- Born: March 28, 1874 Rochester, New York, U.S.
- Died: October 17, 1966 (age 92) Clifton Springs, New York, U.S.
- Occupations: Sociologist, college professor
- Relatives: Florence L. Lattimore (sister) Owen Lattimore (cousin) Eleanor Frances Lattimore (cousin) Richmond Lattimore (cousin)

= Eleanor Larrabee Lattimore =

American sociologist

Eleanor Larrabee Lattimore (March 28, 1874 – October 17, 1966) was an American sociologist and college professor. She taught sociology at the University of Buffalo and the University of Missouri.

==Early life and education==
Lattimore was born in Rochester, New York, the daughter of Samuel Allan Lattimore and Ellen Larrabee Lattimore. Her father was a chemistry professor. Her younger sister was social worker Florence Larrabee Lattimore. Their cousins included writers Owen Lattimore, Eleanor Frances Lattimore, and Richmond Lattimore. She graduated from Bryn Mawr College in 1900, and from the University of Rochester in 1904. She completed a Ph.D. in psychology at the University of Pennsylvania. She was a member of Phi Beta Kappa.

==Career==
Lattimore taught high school biology in Rochester after college. She was on the staff of the University of Pennsylvania's first mental health clinic in 1917. She was director of the YWCA's national research bureau, and director of education at the YWCA in Chicago. She was a sociology and psychology professor at the University of Missouri, visiting professor at Bryn Mawr College, and at the University of Buffalo from 1931. She was director of the Chicago chapter of the AAUW.

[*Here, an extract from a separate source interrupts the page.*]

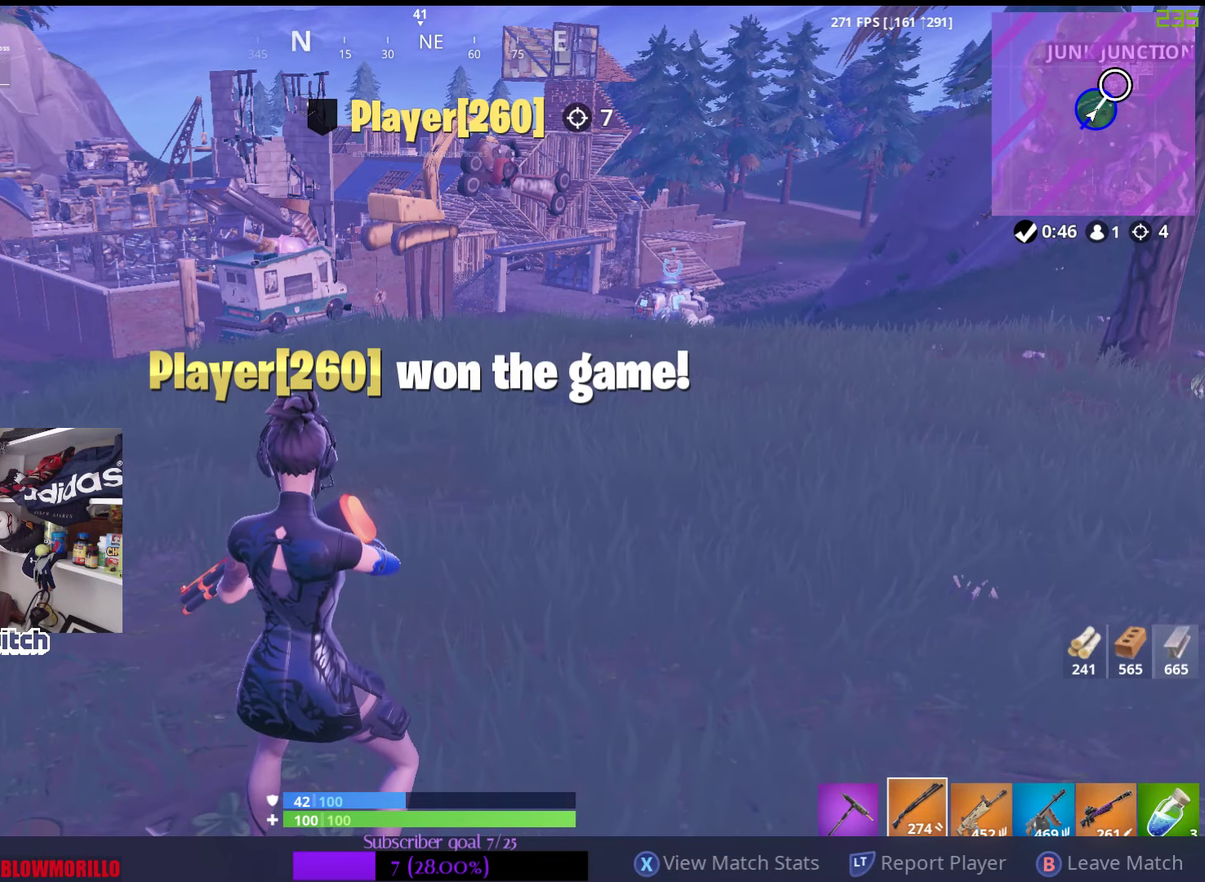
{"buttons": [], "left_stick": "center", "right_stick": "center"}
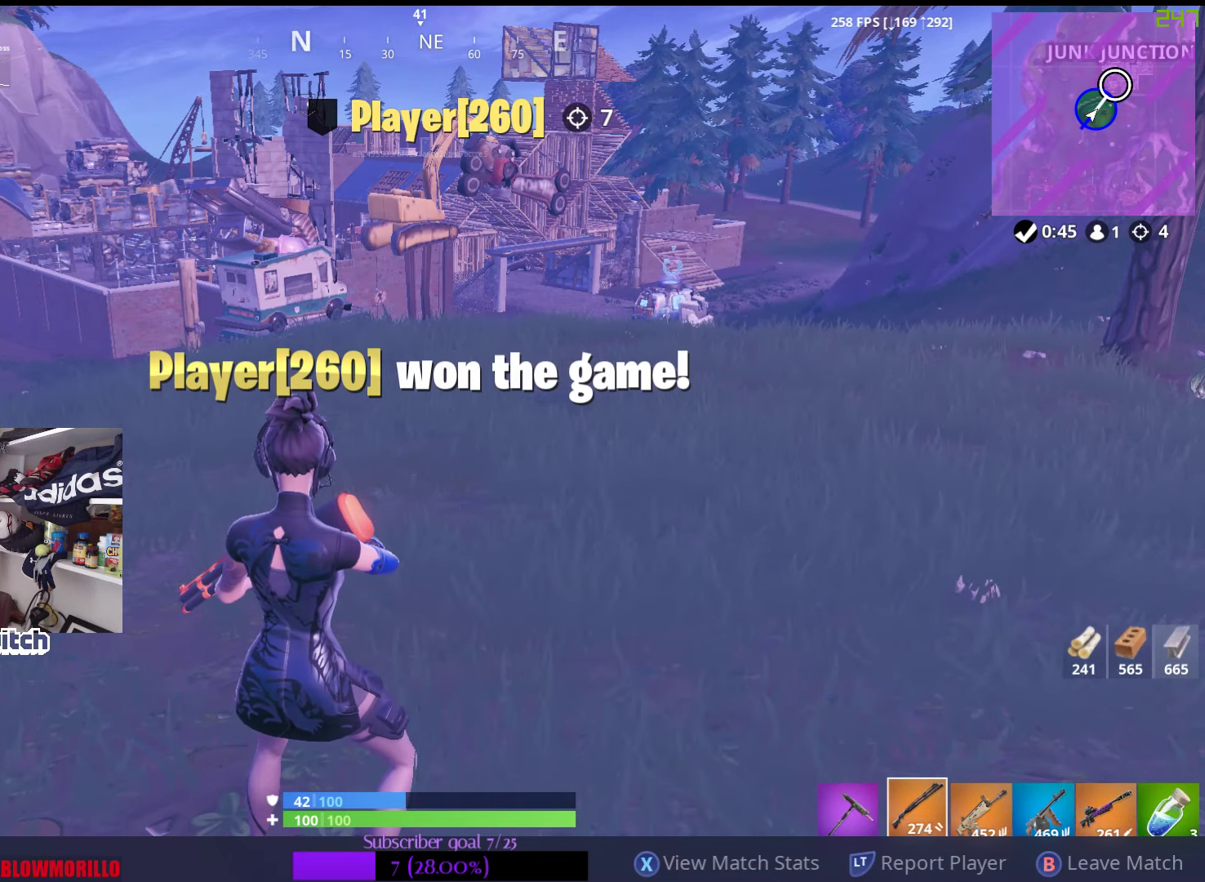
{"buttons": [], "left_stick": "center", "right_stick": "center", "events": []}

Lattimore helped to establish the first playgrounds in Rochester, and was active in the Woman's Christian Temperance Union, the Playground Association of America, the American Eugenics Association, the National Sociological Society, and the National Association of Social Workers. She took an interest in peace and international social work. "We are apt to think that American money is paying for practically all the international social service work," she told an audience in 1932. "This is not true. When one works among international groups, one learns that other countries are doing their share." She also published her eugenic studies of "degenerate and defective people". She spoke to community groups about mental health issues.

==Publications==
- "Charts Showing the Family Histories of Certain Degenerate and Defective People in a Rural Section of Virginia" (1911)
- "The Individual Delinquent" (1915, The Psychological Clinic)
- Some Illustrative Clinic Cases (1916)
- "Transient Delusions Due to Syphilis" (1916, The Psychological Clinic)
- "The Superficial Idiot–A Type" (1917, The Psychological Clinic)
- Legal Recognition Of Industrial Women (1919, with Ray S. Trent)
- "Immigrant Workers in Steel" (1921, Foreign-Born)

==Personal life==
Lattimore had a stroke in 1961, and was in a coma for five years until she died in 1966, at the age of 92, at a hospital in Clifton Springs, New York.